[Your task] Look below for the line containing "as a radiation therapist, where I especially"; from there through the line containing "advancements in radiation oncology. I am", both lines included, please set down each line exactly and nothing else.

[Record extracts]
--- START ---
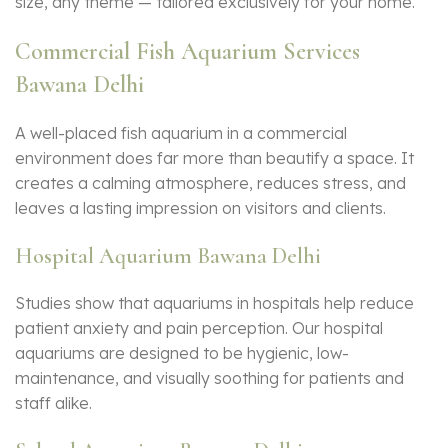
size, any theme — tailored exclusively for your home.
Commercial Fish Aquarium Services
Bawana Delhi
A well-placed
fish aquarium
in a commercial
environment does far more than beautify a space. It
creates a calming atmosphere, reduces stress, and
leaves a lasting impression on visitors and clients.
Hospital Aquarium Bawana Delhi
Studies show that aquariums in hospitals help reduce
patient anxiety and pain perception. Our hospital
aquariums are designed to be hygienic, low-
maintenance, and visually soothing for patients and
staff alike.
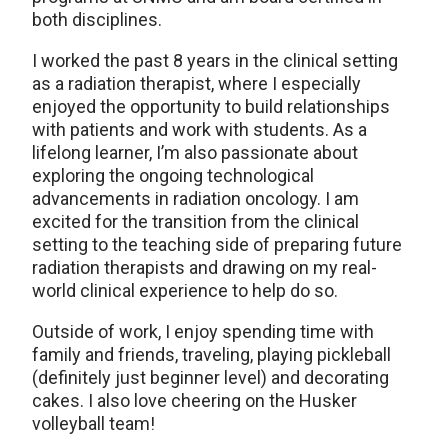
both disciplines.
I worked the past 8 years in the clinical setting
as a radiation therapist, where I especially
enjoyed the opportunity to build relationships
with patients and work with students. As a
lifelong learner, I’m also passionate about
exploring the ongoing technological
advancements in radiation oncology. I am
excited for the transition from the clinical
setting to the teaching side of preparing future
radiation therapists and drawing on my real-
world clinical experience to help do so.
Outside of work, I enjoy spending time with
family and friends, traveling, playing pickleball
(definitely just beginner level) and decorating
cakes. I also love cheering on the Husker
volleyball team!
--- END ---
--- START ---
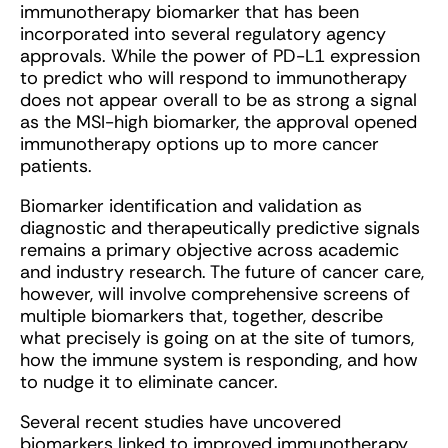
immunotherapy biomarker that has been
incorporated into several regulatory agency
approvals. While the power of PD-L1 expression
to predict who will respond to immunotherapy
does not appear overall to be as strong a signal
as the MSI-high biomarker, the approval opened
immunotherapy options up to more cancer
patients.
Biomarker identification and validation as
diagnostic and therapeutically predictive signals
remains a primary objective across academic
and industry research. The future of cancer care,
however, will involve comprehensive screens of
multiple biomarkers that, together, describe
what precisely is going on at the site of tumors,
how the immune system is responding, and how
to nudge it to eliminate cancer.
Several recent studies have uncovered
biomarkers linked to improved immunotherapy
--- END ---
[Exercise output]
as a radiation therapist, where I especially
enjoyed the opportunity to build relationships
with patients and work with students. As a
lifelong learner, I’m also passionate about
exploring the ongoing technological
advancements in radiation oncology. I am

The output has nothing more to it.